Fr. Vincent Serpa, O.P.

Well…I learrned something new today! :smiley:

Thanks for posting this.

No, it is not a sin. But it is not as simple as that. A Catholic must attend Mass every Sunday. So going to a protestant Church can be a time issue. Because the Sunday obligation has not been filled so Mass must still be attended. Also, a Catholic cannot partake in some protestant activities. “communion” and altar calls are a big no-no. And last but certainly not least. A Catholic MUST protect their own faith. If going to a protestant Church could in some way weaken a faith, or cause some sort of scandal to others then one should not attend. If the persons parents are expressing concern I would be understanding of the faith this family shares. Perhaps they feel they could be evangelized or proselytized to. While that may not happen, it certainly does happen in some instances.

To what purpose do you wish this person to go? To leave their own faith? To gain some sort of understanding that you cannot communicate through conversation? Or just as a polite tit for tat? If I were you I would be extremely understanding and not want to pressure this person into a situation that may cause them scandal or upset their families.

And, don’t hold someone to a deal they made in high school. It is a time of exploration in life when you are just figuring life out. I made all sorts of “we will be best friends forever deals” and now that my 20 year reunion is this year it will be the first time I will have seen these people since graduation.:wink:

I love Father Serpa.

A strait shooter.

I point blank asked my priest if I had committed a sin by attending my cousin’s church when I was visiting them (it was actually the time I could see them as I came through); it was after I had attended Catholic Mass the previous evening. He told me I did not sin. I explained to what extent I participated in their service (singing the same Christian contemporary songs you hear on the radio, for example). I feel confident I did not sin.

When I was a boy in parochial school, about 70 years ago, the very strict and stern Irish Nuns said it was a sin to even walk in front of a Protestant Church!
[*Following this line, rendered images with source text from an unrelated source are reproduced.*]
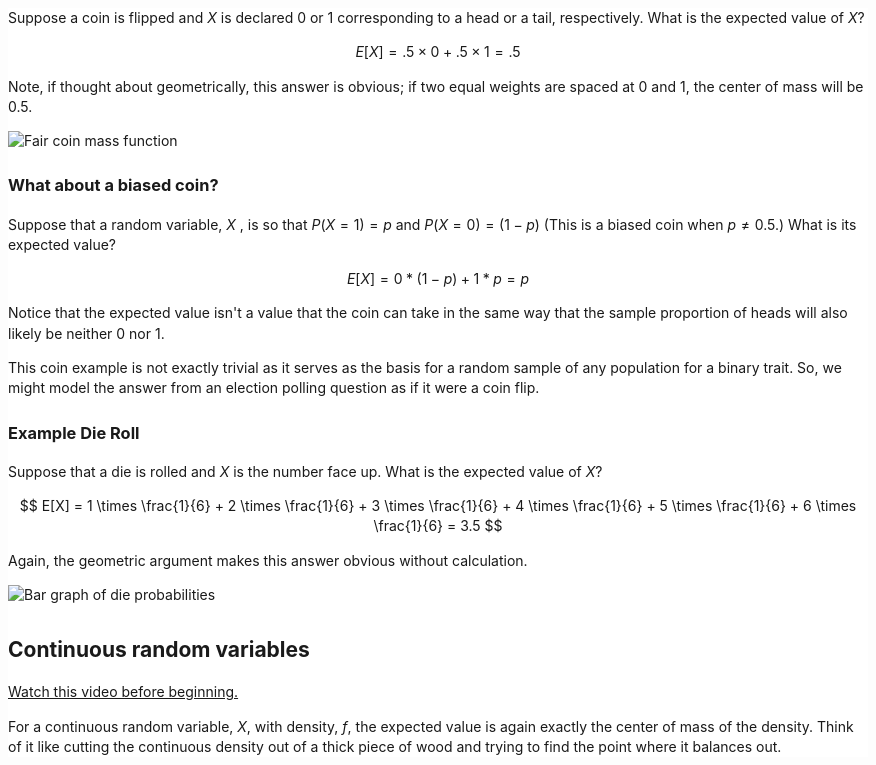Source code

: Suppose a coin is flipped and $X$ is declared 0 or 1
corresponding to a head or a tail, respectively. What is the expected value of
$X$?

$$
E[X] = .5 \times 0 + .5 \times 1 = .5
$$

Note, if thought about geometrically, this answer is obvious;
if two equal weights are spaced at 0 and 1, the center of mass will be 0.5.


![Fair coin mass function](images/fairCoin.png)

### What about a biased coin?
Suppose that a random variable, $X$ , is so that
$P(X=1) = p$ and $P(X=0) = (1 - p)$
(This is a biased coin when $p\neq 0.5$.)
What is its expected value?

$$
E[X] = 0 * (1 - p) + 1 * p = p
$$

Notice that the expected value isn't a value that the coin can take
in the same way that the sample proportion of heads will also likely be neither
0 nor 1.

This coin example is not exactly trivial as it serves as the basis for a
random sample of any population for a binary trait. So, we might model the
answer from an election polling question as if it were a coin flip.

### Example Die Roll

Suppose that a die is rolled and $X$ is the number face up.
What is the expected value of $X$?

$$
E[X] = 1 \times \frac{1}{6} + 2 \times \frac{1}{6} +
3 \times \frac{1}{6} + 4 \times \frac{1}{6} +
5 \times \frac{1}{6} + 6 \times \frac{1}{6} = 3.5
$$

Again, the geometric argument makes this answer obvious without calculation.

![Bar graph of die probabilities](images/die.png)


## Continuous random variables
[Watch this video before beginning.](http://youtu.be/YS5EIKsamXI?list=PLpl-gQkQivXiBmGyzLrUjzsblmQsLtkzJ)

For a continuous random variable, $X$, with density, $f$,
the expected value is again exactly the center of mass of the density. Think
of it like cutting the continuous density out of a thick piece of wood and
trying to find the point where it balances out.
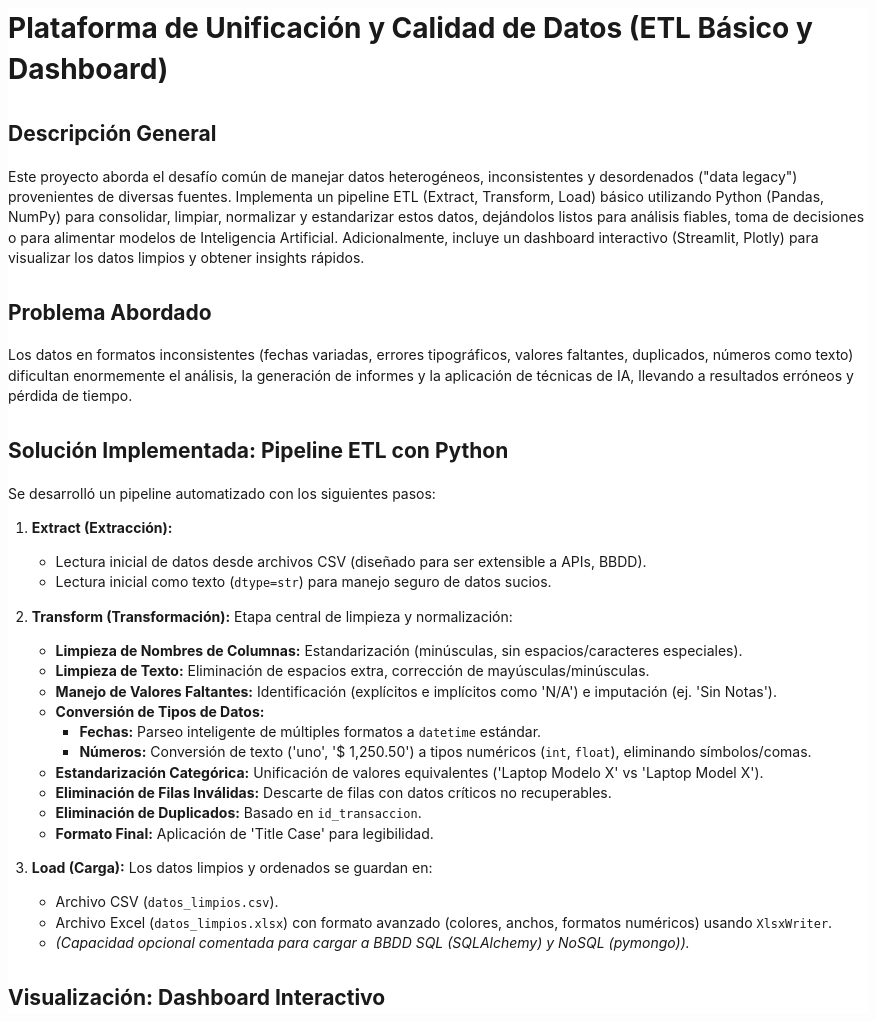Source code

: # Plataforma de Unificación y Calidad de Datos (ETL Básico y Dashboard)

## Descripción General

Este proyecto aborda el desafío común de manejar datos heterogéneos, inconsistentes y desordenados ("data legacy") provenientes de diversas fuentes. Implementa un pipeline ETL (Extract, Transform, Load) básico utilizando Python (Pandas, NumPy) para consolidar, limpiar, normalizar y estandarizar estos datos, dejándolos listos para análisis fiables, toma de decisiones o para alimentar modelos de Inteligencia Artificial. Adicionalmente, incluye un dashboard interactivo (Streamlit, Plotly) para visualizar los datos limpios y obtener insights rápidos.

## Problema Abordado

Los datos en formatos inconsistentes (fechas variadas, errores tipográficos, valores faltantes, duplicados, números como texto) dificultan enormemente el análisis, la generación de informes y la aplicación de técnicas de IA, llevando a resultados erróneos y pérdida de tiempo.

## Solución Implementada: Pipeline ETL con Python

Se desarrolló un pipeline automatizado con los siguientes pasos:

1.  **Extract (Extracción):**
    *   Lectura inicial de datos desde archivos CSV (diseñado para ser extensible a APIs, BBDD).
    *   Lectura inicial como texto (`dtype=str`) para manejo seguro de datos sucios.

2.  **Transform (Transformación):** Etapa central de limpieza y normalización:
    *   **Limpieza de Nombres de Columnas:** Estandarización (minúsculas, sin espacios/caracteres especiales).
    *   **Limpieza de Texto:** Eliminación de espacios extra, corrección de mayúsculas/minúsculas.
    *   **Manejo de Valores Faltantes:** Identificación (explícitos e implícitos como 'N/A') e imputación (ej. 'Sin Notas').
    *   **Conversión de Tipos de Datos:**
        *   **Fechas:** Parseo inteligente de múltiples formatos a `datetime` estándar.
        *   **Números:** Conversión de texto ('uno', '$ 1,250.50') a tipos numéricos (`int`, `float`), eliminando símbolos/comas.
    *   **Estandarización Categórica:** Unificación de valores equivalentes ('Laptop Modelo X' vs 'Laptop Model X').
    *   **Eliminación de Filas Inválidas:** Descarte de filas con datos críticos no recuperables.
    *   **Eliminación de Duplicados:** Basado en `id_transaccion`.
    *   **Formato Final:** Aplicación de 'Title Case' para legibilidad.

3.  **Load (Carga):** Los datos limpios y ordenados se guardan en:
    *   Archivo CSV (`datos_limpios.csv`).
    *   Archivo Excel (`datos_limpios.xlsx`) con formato avanzado (colores, anchos, formatos numéricos) usando `XlsxWriter`.
    *   *(Capacidad opcional comentada para cargar a BBDD SQL (SQLAlchemy) y NoSQL (pymongo)).*

## Visualización: Dashboard Interactivo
LOL
Seriously, it was many years before I realized that what I learned there was about equal amounts of religion and Irish superstition. Thus it was before Vatican II

This is the position approved for England and Wales by the Vatican:

Guidelines for Catholics responding to Declaration of Ecumenical Welcome and Commitment from other Churches
“ At the Second Vatican Council the Catholic Church committed herself irrevocably to following the path of the ecumenical venture……” (Ut Unum Sint 3.)

There is, as is well known, a serious obligation for Catholics to attend Mass on Sundays, unless they have reasonable cause not to do so, because the celebration of the Eucharist on the Lord’s Day is at the centre of our Catholic life.

At the Eucharistic celebrations of other Christians (i) Catholics, if invited, may receive a blessing at Communion time (ii), and may;
Read the lesson
Take part in intercessory prayer
Participate in music, dance and drama.

At Non-Eucharistic services of other Christians (iii) Catholics may
Participate in planning and leading the service
Read the lesson and Gospel
Give the address
Lead or take part in intercessory prayer
Participate in music, dance and drama

NOTES

(i) “It is not permissible for Catholics to receive Holy Communion, or the sacraments of Reconciliation and Anointing of the Sick from ministers of the Anglican Communion, the Church of Scotland or of other faith communities rooted in the Reformation”
One Bread, One Body 117

(ii) “Reciprocal acceptance of a ‘blessing’ by Catholics and other Christians at each other’s Eucharistic celebrations is something which we encourage as a sign of the degree of unity we share”
One Bread, One Body 84

(iii) “At liturgical celebrations taking place in other Churches and ecclesial communities, Catholics are encouraged to take part in the psalms, responses, hymns and common actions of the Church in which they are guests. If invited by their hosts they may read a lesson or preach.
Directory for the Application of Principles and Norms on Ecumenism 118

(iv) Directory for the Application of Principles and Norms on Ecumenism 131,133,134,135.

March 2001

Can you link to that document please.